‘Housing First’: como duas cidades URBACT na Bélgica implementam o direito à habitação
Edited on
30 June 2021Descubra como duas cidades belgas estão a combater o fenómeno das pessoas sem-abrigo como parte da rede URBACT ROOF
Os parceiros da rede ROOF - e outras redes URBACT conexas - têm contribuído com as suas experiências para a iniciativa UIA-URBACT "Cidades empenhadas no direito à habitação", desde o início de 2020. Neste artigo, Zoé Lejeune, do Ponto URBACT Nacional belga, conta-nos como o direito à habitação tem sido implementado em Liège e Ghent.
A situação no terreno
Nas cidades de Liège e Ghent (BE), trabalhadores no terreno e assistentes sociais, voluntários e outras equipas de primeira linha percorreram as ruas na noite de 27 de Outubro de 2020, visitando os principais locais onde as pessoas sem-abrigo normalmente descansam, dormem ou esperam que a luz do dia chegue... A fim de realizar uma contagem precisa das pessoas sem-abrigo, a Fundação Rei Baudouin tinha financiado um censo, bem como um questionário destinado a conhecer melhor esta população, de modo a poder apoiá-la melhor.
Esta contagem das pessoas sem-abrigo é um primeiro passo para a conceção de respostas públicas mais adequadas, alinhadas com o objetivo #HousingFirst adotado por estas duas cidades belgas na rede URBACT ROOF: fornecer uma solução para pessoas sem-abrigo de longa duração, geralmente com problemas de toxicodependência e de saúde mental.
"O objetivo é que, para construir políticas locais coerentes, precisamos de conhecer o melhor possível a nossa população sem-abrigo. Mais do que uma contagem, trata-se de um censo. Fomos à procura de informação para termos vários perfis. E queremos fazê-lo de dois em dois anos", diz Arnaud Jacquinet, coordenador do Relais social du Pays de Liège (RSPL), a organização responsável pelos projetos destinados a ajudar as pessoas sem-abrigo na cidade.
A experiência do ‘Housing First’ na Bélgica
O conceito de ‘Housing First’ foi fundado no início dos anos 90 em Nova Iorque por um psicólogo norte-americano que estava convencido de que o direito à habitação é um direito fundamental, mas também uma etapa essencial para acabar com as causas estruturais associadas à situação de sem-abrigo. Este conceito contrariou a opinião dominante de que outros desafios socio-pessoais precisavam de ser ultrapassados primeiro antes de alguém estar "pronto" para ter a sua própria habitação.

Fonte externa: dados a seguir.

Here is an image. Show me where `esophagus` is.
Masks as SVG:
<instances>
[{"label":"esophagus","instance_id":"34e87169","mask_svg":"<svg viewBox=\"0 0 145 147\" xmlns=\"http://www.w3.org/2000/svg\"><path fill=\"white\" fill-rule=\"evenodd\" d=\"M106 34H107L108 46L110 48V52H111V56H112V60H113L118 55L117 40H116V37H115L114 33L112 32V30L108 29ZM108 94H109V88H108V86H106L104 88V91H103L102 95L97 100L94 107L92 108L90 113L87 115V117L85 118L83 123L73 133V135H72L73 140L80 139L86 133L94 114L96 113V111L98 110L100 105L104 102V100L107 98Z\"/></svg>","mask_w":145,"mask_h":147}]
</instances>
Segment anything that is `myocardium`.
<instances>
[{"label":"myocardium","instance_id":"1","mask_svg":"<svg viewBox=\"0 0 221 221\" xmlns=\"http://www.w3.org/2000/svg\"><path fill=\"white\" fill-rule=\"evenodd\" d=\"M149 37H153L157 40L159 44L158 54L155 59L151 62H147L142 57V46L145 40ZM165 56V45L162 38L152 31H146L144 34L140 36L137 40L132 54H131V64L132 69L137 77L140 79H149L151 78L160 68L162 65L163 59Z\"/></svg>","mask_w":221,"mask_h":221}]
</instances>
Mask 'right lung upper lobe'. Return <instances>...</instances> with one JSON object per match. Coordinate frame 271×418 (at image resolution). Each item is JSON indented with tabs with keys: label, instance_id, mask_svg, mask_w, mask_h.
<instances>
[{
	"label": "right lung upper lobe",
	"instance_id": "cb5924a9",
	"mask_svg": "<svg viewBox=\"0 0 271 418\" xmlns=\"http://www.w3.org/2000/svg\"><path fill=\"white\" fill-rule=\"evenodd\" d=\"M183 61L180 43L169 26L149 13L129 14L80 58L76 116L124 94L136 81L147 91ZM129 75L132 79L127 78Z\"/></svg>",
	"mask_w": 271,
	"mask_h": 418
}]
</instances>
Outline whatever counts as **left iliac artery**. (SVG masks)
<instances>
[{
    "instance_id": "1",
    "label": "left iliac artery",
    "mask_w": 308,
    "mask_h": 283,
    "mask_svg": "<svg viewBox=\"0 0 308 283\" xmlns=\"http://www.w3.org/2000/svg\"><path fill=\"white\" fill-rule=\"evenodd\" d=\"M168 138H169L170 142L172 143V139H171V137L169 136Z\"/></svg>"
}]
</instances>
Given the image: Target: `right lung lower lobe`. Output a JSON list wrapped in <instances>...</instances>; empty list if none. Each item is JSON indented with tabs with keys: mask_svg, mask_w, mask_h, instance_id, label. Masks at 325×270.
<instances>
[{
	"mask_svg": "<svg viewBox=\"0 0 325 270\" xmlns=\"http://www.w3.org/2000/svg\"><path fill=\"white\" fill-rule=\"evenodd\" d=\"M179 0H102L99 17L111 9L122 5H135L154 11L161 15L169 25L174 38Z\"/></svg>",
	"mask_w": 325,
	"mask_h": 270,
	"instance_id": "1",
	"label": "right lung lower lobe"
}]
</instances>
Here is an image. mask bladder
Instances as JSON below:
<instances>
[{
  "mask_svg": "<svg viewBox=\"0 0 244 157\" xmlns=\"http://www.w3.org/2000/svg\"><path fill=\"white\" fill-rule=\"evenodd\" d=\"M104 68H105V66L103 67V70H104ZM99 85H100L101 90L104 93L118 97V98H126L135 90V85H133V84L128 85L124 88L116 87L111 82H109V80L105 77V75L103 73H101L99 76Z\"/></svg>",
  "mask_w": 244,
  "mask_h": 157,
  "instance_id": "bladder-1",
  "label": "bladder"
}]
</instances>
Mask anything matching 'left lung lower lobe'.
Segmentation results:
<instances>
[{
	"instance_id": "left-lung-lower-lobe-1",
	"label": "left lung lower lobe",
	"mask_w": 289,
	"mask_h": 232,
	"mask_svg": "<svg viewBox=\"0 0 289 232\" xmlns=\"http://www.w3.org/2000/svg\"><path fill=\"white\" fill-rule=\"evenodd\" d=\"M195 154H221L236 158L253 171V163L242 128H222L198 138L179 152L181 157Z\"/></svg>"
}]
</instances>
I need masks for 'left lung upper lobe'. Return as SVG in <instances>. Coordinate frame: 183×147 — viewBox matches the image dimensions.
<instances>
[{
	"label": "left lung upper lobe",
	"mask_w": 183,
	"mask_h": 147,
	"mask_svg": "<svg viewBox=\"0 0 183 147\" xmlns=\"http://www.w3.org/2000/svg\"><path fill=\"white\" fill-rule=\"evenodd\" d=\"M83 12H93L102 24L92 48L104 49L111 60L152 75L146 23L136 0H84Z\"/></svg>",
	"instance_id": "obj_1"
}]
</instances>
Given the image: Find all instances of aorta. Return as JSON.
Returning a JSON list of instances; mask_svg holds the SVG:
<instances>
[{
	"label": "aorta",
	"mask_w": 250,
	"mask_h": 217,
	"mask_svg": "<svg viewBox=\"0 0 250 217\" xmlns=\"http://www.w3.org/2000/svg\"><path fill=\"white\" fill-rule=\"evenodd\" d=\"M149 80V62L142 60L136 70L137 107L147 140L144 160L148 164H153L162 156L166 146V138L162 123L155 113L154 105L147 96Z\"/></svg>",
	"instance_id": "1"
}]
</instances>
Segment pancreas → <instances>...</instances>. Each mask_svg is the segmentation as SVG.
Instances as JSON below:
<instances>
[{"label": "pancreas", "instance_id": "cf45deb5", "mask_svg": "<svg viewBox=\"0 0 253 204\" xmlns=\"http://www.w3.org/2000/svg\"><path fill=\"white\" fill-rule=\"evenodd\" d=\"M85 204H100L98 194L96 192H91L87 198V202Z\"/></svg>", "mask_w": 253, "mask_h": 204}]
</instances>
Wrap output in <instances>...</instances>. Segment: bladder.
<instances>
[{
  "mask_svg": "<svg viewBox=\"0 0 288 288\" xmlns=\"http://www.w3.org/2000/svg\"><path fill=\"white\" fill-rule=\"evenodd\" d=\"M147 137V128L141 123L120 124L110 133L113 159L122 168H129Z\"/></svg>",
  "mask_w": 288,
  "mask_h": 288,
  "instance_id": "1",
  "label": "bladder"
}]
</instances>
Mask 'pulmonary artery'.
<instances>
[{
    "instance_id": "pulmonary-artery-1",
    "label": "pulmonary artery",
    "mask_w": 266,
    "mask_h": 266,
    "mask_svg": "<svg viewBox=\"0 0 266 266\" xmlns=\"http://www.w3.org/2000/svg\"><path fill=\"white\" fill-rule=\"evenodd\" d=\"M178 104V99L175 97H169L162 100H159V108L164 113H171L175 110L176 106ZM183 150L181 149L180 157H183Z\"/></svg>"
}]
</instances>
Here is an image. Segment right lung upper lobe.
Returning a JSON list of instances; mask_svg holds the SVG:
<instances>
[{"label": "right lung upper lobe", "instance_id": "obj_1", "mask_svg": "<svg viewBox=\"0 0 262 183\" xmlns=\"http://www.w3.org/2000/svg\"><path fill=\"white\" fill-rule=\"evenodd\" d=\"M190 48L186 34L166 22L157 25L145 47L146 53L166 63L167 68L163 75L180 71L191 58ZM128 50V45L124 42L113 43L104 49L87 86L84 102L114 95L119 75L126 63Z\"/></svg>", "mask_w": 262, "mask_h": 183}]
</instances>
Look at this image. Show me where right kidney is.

O modelo ‘Housing First’ não tem apenas a ver com a disponibilização de habitação, mas também com a prestação de serviços essenciais e o respeito por princípios fundamentais em paralelo com a habitação. O conceito 'Housing First' na Europa identifica oito princípios fundamentais, que são os motores do sistema na Bélgica, incluindo a escolha, o planeamento centrado na pessoa e o apoio flexível durante o tempo que for necessário.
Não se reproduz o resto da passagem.